L'expo, gratuite et ouverte au public jusqu'en juillet, réunit les oeuvres d'une douzaine d'artistes chinois contemporains. Tous sont des créateurs dissidents, provocants, baveux, irrévérencieux et, pourtant, ils continuent de vivre et de créer en Chine, à la barbe des autorités.

Parmi les oeuvres exposées, une version chinoise du chien balloune de Jeff Koons: j'ai nommé Miss Mao 3, un immense buste en acier inoxydable pesant une tonne et représentant Mao Zedong affublé d'un long nez à la Pinocchio, d'un sourire niais à la Minnie Mouse et d'une gigantesque paire de seins à la Betty Boop. La sculpture des frères Gao est interdite en Chine où Mao, dit le Grand Tigre, a un statut quasi divin. Et pourtant, les frères Gao n'hésitent pas à se moquer de lui, de même que Qui Jie, père du pop art chinois. Dans les quatre immenses dessins au crayon que Qui Jie présente à l'Arsenal, le Grand Tigre a une tête de chat... dégriffé. Malgré ses moqueries maoïstes, Qui Jie est respecté comme artiste en Chine. Une expo au MOCA de Shanghai lui est consacrée en ce moment même. Pas de danger donc qu'il se retrouve dans un camp de travaux forcés de sitôt. Idem pour Chang Lie qui présente à l'Arsenal une série de tableaux dénonçant la propagande chinoise. Dans le dernier tableau, l'homme chinois est dépeint comme un eunuque parce que, affirme l'artiste, s'il avait des couilles, il dirait ce qui se passe vraiment en Chine.

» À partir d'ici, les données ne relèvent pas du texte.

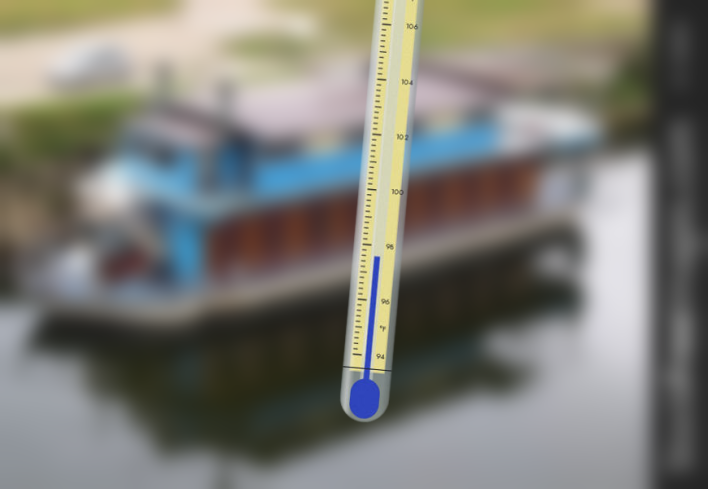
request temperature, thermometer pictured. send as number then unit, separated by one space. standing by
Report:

Cette expo pourrait laisser croire que les artistes en Chine sont en fin de compte libres. Il n'en est rien. Selon un documentaire de la télé française, au cours des deux dernières années, près de 200 artistes ont été mis en prison dont le célèbre et subversif Ai Weiwei qui, depuis sa libération l'an dernier, ne peut toujours pas voyager.

La Chine a encore beaucoup de chemin à faire avant d'être un modèle d'ouverture et de liberté. Si seulement Miss Mao et son chat pouvaient lui faire entendre raison.

ON EN PARLE TROP

Le Super Bowl et ses statistiques. Pouvez-vous me dire à quoi ça sert de savoir qu'il y aura trois zillions de téléspectateurs à l'écoute, qu'ils se farciront 850 pubs à 4 millions de dollars le 30 secondes, tout cela en avalant 1,2 milliard d'ailes de poulet arrachées à 210 millions de poulets. Ça ne sert à rien sauf à donner mal au coeur.

ON N'EN PARLE PAS ASSEZ

L'avocate de droite Gail Trotter et son plaidoyer ridicule pour les «scary guns». «Pensez à la paix d'esprit que ressent une femme attaquée par trois, quatre ou cinq agresseurs pendant que ses bébés braillent, quand elle sait qu'elle a en sa possesion des «scary guns», a-t-elle déclaré au Sénat américain. Décidément cette femme mérite d'écrire des scénarios.